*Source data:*
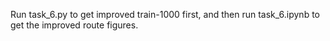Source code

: Run task_6.py to get improved train-1000 first, and then run task_6.ipynb to get the improved route figures.
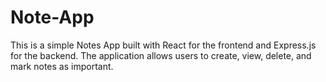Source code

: # Note-App
This is a simple Notes App built with React for the frontend and Express.js for the backend. The application allows users to create, view, delete, and mark notes as important.
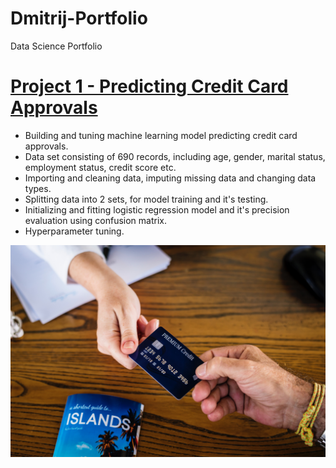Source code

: # Dmitrij-Portfolio
Data Science Portfolio

# [Project 1 - Predicting Credit Card Approvals](https://github.com/Cinda85/Dmitrij-Portfolio/blob/main/Predicting%20Credit%20Card%20Approvals.ipynb)

 - Building and tuning machine learning model predicting credit card approvals.
 - Data set consisting of 690 records, including age, gender, marital status, employment status, credit score etc.
 - Importing and cleaning data, imputing missing data and changing data types.
 - Splitting data into 2 sets, for model training and it's testing.
 - Initializing and fitting logistic regression model and it's precision evaluation using confusion matrix.
 - Hyperparameter tuning.

![](https://github.com/Cinda85/Dmitrij-Portfolio/blob/main/credit_card.jpg)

*About this task:* Retype every entry above exactly and, please, skip the pictures.

*Output for this exercise:*
Source code

: Run task_6.py to get improved train-1000 first, and then run task_6.ipynb to get the improved route figures.
Source code

: # Note-App
This is a simple Notes App built with React for the frontend and Express.js for the backend. The application allows users to create, view, delete, and mark notes as important.
Source code

: # Dmitrij-Portfolio
Data Science Portfolio

# [Project 1 - Predicting Credit Card Approvals](https://github.com/Cinda85/Dmitrij-Portfolio/blob/main/Predicting%20Credit%20Card%20Approvals.ipynb)

 - Building and tuning machine learning model predicting credit card approvals.
 - Data set consisting of 690 records, including age, gender, marital status, employment status, credit score etc.
 - Importing and cleaning data, imputing missing data and changing data types.
 - Splitting data into 2 sets, for model training and it's testing.
 - Initializing and fitting logistic regression model and it's precision evaluation using confusion matrix.
 - Hyperparameter tuning.

![](https://github.com/Cinda85/Dmitrij-Portfolio/blob/main/credit_card.jpg)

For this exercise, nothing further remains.